USIPA: EU Council affirms support for biomass

By U.S. Industrial Pellet Association | June 29, 2022

The U.S. Industrial Pellet Association (USIPA) on June 28 welcomed continued support for sustainable sourcing of ‘primary woody biomass’ by the EU Council’s General Approach for revising the Renewable Energy Directive (REDIII).   

Amendments to the directive that would declassify ‘primary woody biomass’ as renewable energy were proposed by the European Parliament’s Environment Committee in May, but have failed to gain momentum after the Transport, Regional Development, Agriculture and Development Committees all voted to continue the use of primary woody biomass, and they are now joined by the 27 member states of the EU.    

“It is increasingly clear that calls to disqualify ‘primary biomass’ represent a fringe view within EU institutions as more policymakers examine the issue, and for good reason,” said Jessica Marcus, vice president, policy and operations for USIPA. “Doing so will set back efforts to achieve energy security, raise energy prices for consumers, and significantly risk any chance of meeting Green Deal climate targets.”   

Primary woody biomass is made from feedstock sourced directly from forests as opposed to secondary sawmills, and accounts for nearly 20 percent of the EU’s renewable energy consumption – more than the bloc’s combined wind fleet. These forest residues are critical not only for providing a significant amount of secure and sustainable energy, they also support healthy forests by providing a market for low-value fiber, and additional revenues to help landowners practice sustainable forest management.     

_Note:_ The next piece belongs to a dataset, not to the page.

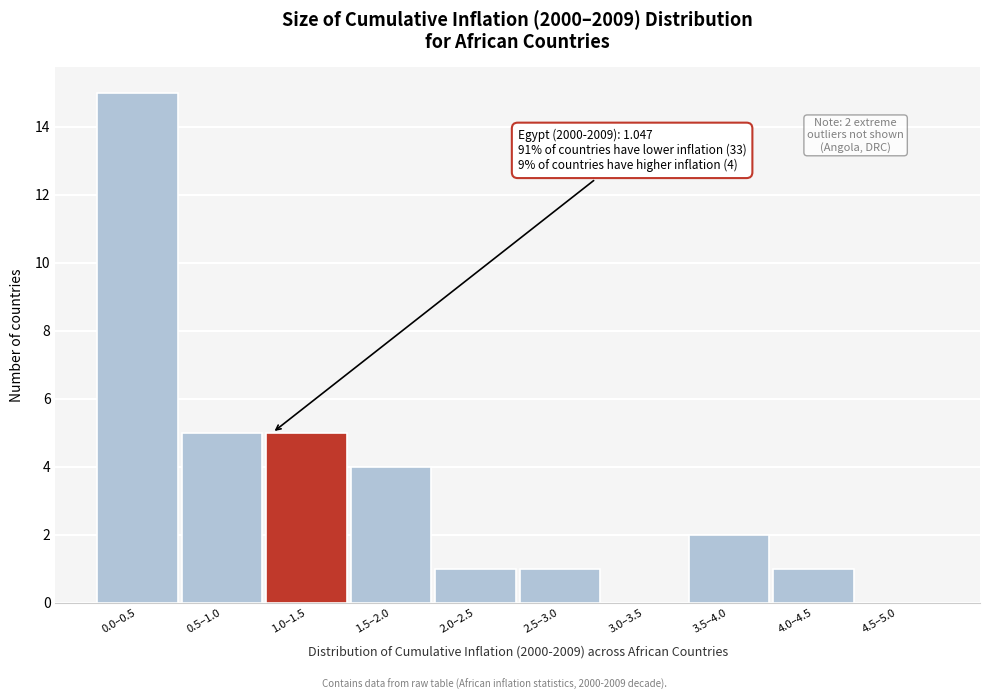

Reading right to left, list all the values displayed in this chart.

4.5–5.0=0	4.0–4.5=1	3.5–4.0=2	3.0–3.5=0	2.5–3.0=1	2.0–2.5=1	1.5–2.0=4	1.0–1.5=5	0.5–1.0=5	0.0–0.5=15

While the European Commission and Council do not support declassifying primary biomass, Parliament has yet to establish its position on the matter. This should formalize during a plenary vote in early fall, paving the way for interinstitutional negotiations among all three branches of the EU government to begin by the end of the year. This trialogue is expected to continue into 2023 and will ultimately determine any changes to biomass rules.       

In the meantime, Europe’s energy crisis is placing immense pressure on efforts to decarbonize, and threatens a relapse towards fossil fuels that will make it even harder to meet climate goals. Germany, Italy, Austria and the Netherlands all recently announced plans to resurrect old coal plants as gas supplies decline, prolonging their paths to net zero.   

“Bioenergy is the EU’s largest source of renewable energy, and one that crucially helps address both security and climate imperatives,” said Marcus. “As the process to revise REDIII moves forward, policymakers must ensure bioenergy continues to provide affordable, secure and sustainable energy to help alleviate the current crisis, and support long-term climate goals.”